Must be fluent in a minimum of two languages (fluency in 3 - 4 languages is a plus!).
Must be trusted to handle money and the ability to work with small electronic machinery is also necessary.
If you meet all the above requirements, then you too may qualify for a job working the counter at the Basel BURGER KING!!
Mrs. TBF and I stopped for lunch this past Saturday afternoon, as we sometimes do, at Basel's sole Burger King. It's quite the operation. And yes, it does taste pretty much the same (AWESOME!), and look the same, as it does in America. There is, however, one major difference: the people who work at the Basel Burger King all wear name tags which have flags of countries representing the different languages they speak.
The girl who served me must be a real flunky because she only spoke German and French (sheesh...no English?). But the girl at the next register spoke German, French, English, and Russian. I glanced over at another employee's name tag, and she spoke German, French, English, Japanese, and Hebrew (...gonna need a wider name tag).
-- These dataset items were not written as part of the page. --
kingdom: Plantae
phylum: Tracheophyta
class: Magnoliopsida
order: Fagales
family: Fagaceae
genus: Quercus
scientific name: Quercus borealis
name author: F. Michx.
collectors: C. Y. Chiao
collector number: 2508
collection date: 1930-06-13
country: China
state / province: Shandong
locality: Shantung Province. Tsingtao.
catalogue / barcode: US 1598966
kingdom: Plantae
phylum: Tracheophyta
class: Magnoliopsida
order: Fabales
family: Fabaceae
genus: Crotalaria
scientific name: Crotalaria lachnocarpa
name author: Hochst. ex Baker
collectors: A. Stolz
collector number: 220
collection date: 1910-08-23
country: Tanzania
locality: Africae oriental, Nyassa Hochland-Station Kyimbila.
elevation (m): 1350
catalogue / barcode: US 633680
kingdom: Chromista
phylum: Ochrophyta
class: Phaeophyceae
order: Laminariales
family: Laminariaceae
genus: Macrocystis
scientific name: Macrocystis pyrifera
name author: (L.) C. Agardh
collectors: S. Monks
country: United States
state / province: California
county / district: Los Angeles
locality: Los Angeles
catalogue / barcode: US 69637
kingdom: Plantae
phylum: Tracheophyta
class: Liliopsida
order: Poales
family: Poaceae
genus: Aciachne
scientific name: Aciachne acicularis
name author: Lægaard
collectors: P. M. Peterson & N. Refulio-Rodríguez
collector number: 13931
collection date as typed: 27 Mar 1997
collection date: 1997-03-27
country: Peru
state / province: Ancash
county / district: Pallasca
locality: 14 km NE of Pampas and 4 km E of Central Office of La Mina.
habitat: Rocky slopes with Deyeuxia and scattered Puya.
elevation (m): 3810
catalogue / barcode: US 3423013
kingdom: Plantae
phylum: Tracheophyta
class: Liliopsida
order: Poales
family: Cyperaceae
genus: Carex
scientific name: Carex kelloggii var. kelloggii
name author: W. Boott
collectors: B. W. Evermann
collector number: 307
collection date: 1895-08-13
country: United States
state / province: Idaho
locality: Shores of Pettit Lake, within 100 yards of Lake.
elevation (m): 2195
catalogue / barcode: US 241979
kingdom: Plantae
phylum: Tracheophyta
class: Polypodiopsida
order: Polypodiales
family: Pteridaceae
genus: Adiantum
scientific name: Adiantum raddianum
Ummm...why are these people working at Burger King and not, let's say, the U.N. or W.H.O.?
As I've said before, I've even been served by a young lady at this particular Burger King who speaks German, French, English, and...FINNISH! It's all quite different from the fast-food restaurants in Chicago. There, the employees mostly speak Spanish as their first language and broken-English as their second language. I guess their name tags would have a Mexican flag and half of an American flag.
Of course, the name tags here have a Union Jack to represent English which means that I feel compelled to speak with a BRITISH accent (which my British friends say sounds like a Cockney accent) when ordering my food from an English-speaking employee.
Actually, it's pretty easy for me to pass myself off as British. All I have to do is...
...complain how uncivilized people outside of the U.K. are because they don't know how to form a proper queue, mispronounce Whopper as Wah-pah, order chips instead of fries, say sorry a lot, complain about the cheese not being proper Stilton, and make my face look like I just sucked on a lemon when I find out that they don't offer malted vinegar to go along with the chips.